▸ Exercise:
In the material below, find each line that contains the word "center" and copy it.

▸ Data extracts:

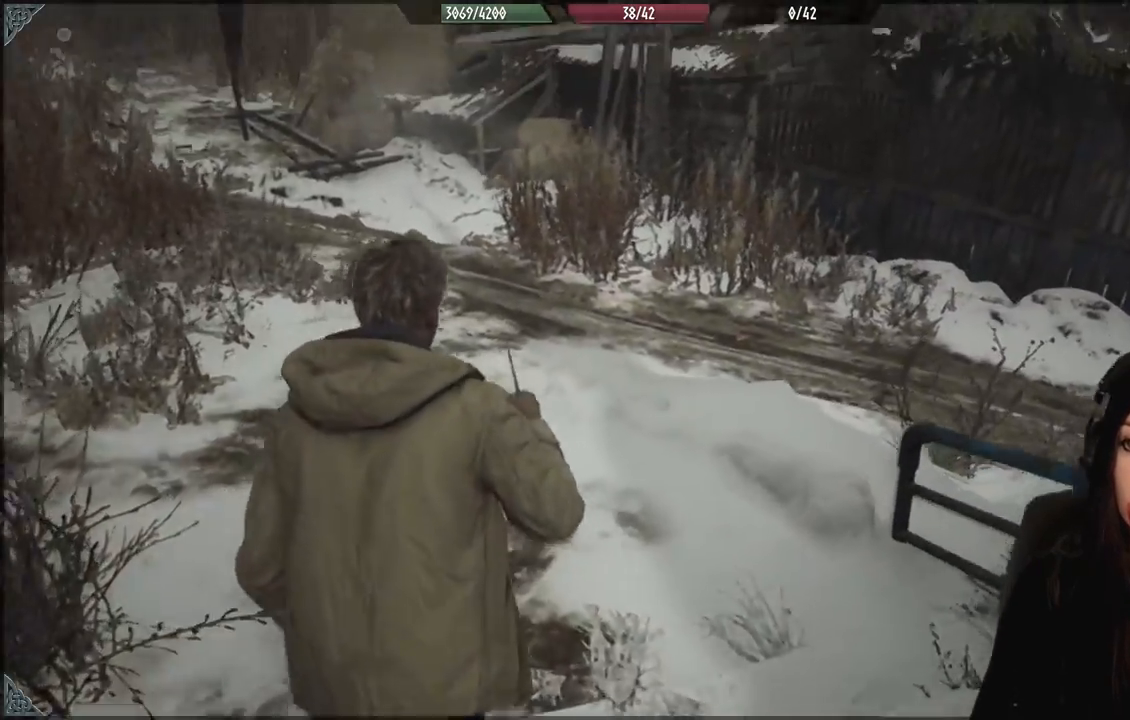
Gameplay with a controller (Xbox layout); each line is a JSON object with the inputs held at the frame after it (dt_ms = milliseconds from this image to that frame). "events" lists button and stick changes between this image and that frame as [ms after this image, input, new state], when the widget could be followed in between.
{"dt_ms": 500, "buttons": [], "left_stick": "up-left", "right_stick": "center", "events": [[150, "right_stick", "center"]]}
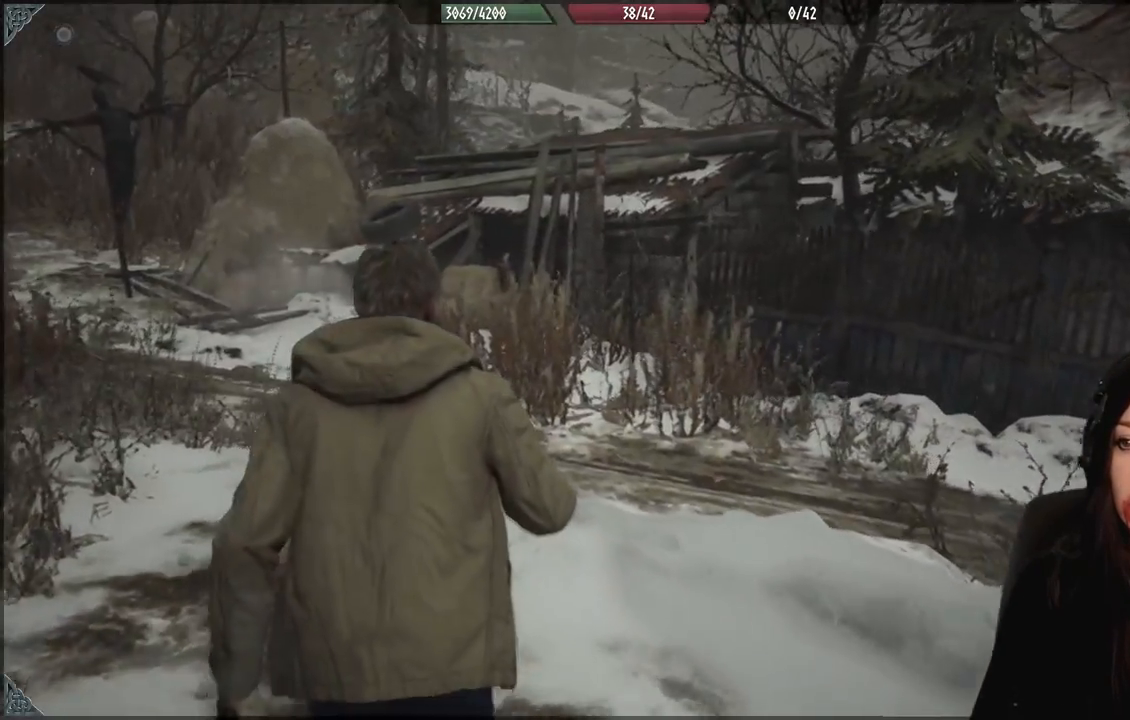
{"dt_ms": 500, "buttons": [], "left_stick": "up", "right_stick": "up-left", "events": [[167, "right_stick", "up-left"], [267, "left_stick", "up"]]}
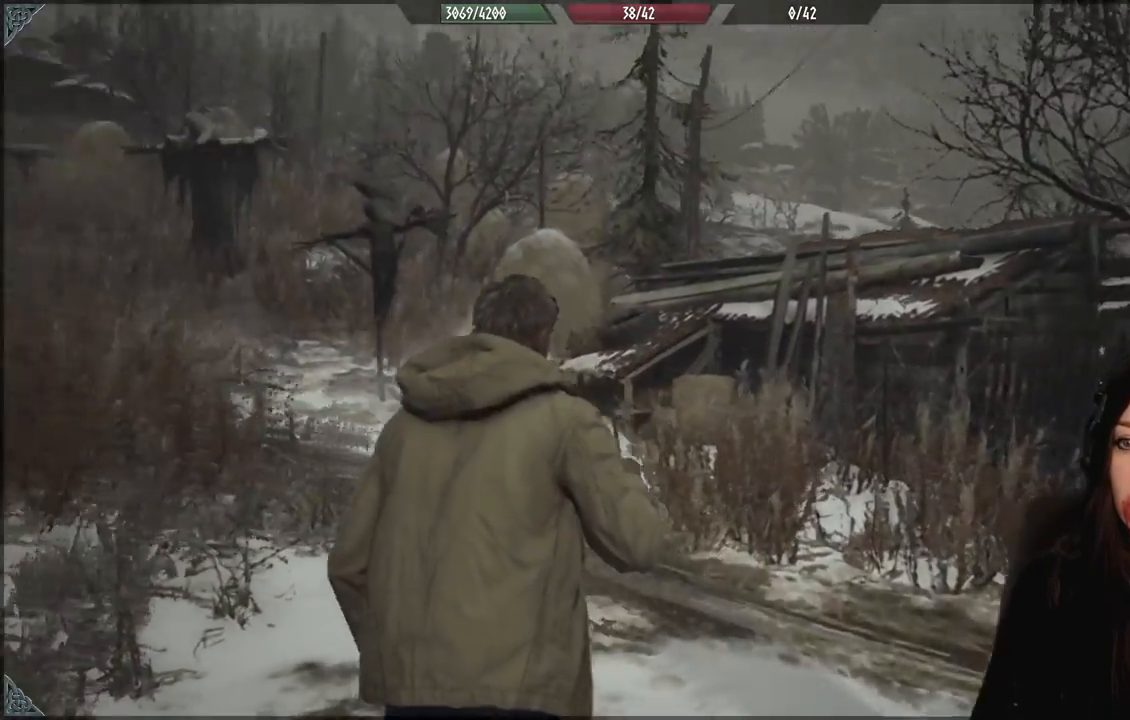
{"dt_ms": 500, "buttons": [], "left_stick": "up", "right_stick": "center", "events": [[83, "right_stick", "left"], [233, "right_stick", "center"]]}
* * *
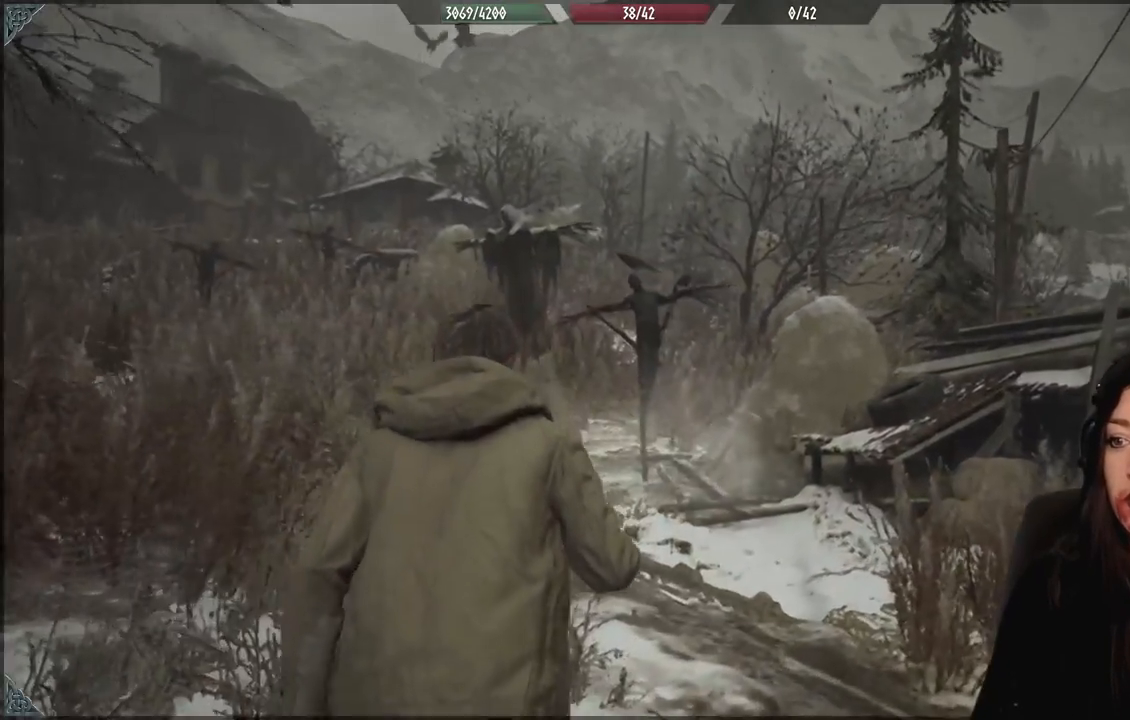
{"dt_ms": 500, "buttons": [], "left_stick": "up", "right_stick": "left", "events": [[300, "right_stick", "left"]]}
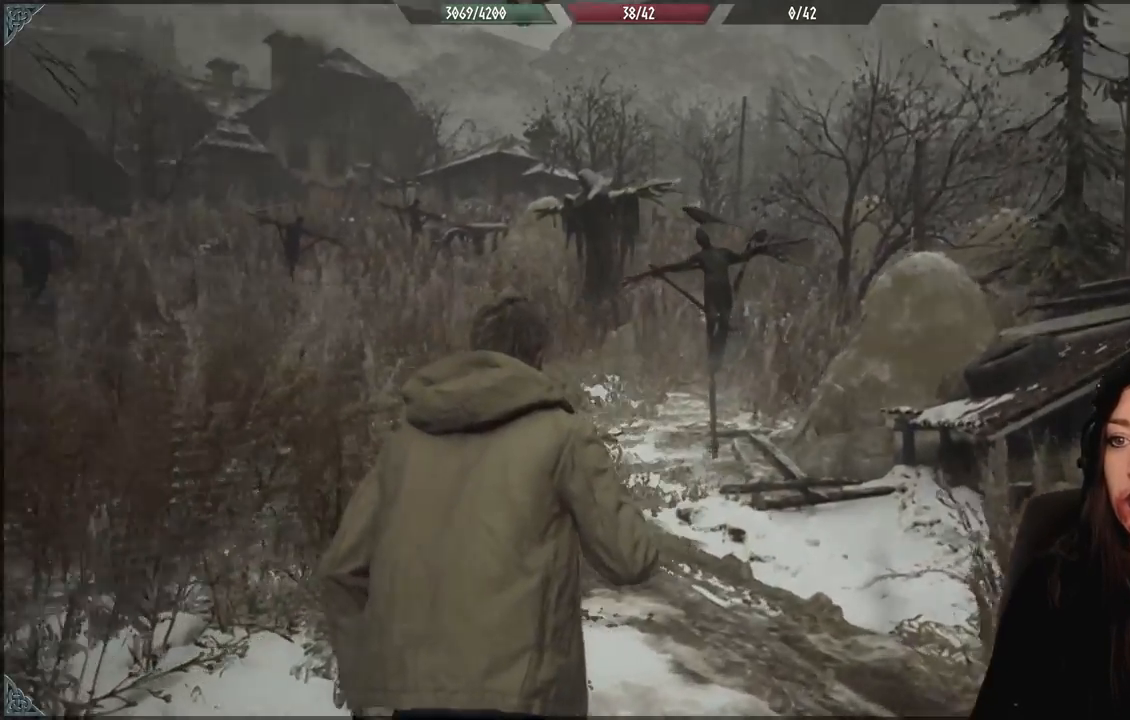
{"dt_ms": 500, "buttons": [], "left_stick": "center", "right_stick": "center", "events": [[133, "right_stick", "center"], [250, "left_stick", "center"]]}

▸ Solution for this problem:
{"dt_ms": 500, "buttons": [], "left_stick": "up-left", "right_stick": "center", "events": [[150, "right_stick", "center"]]}
{"dt_ms": 500, "buttons": [], "left_stick": "up", "right_stick": "center", "events": [[83, "right_stick", "left"], [233, "right_stick", "center"]]}
{"dt_ms": 500, "buttons": [], "left_stick": "center", "right_stick": "center", "events": [[133, "right_stick", "center"], [250, "left_stick", "center"]]}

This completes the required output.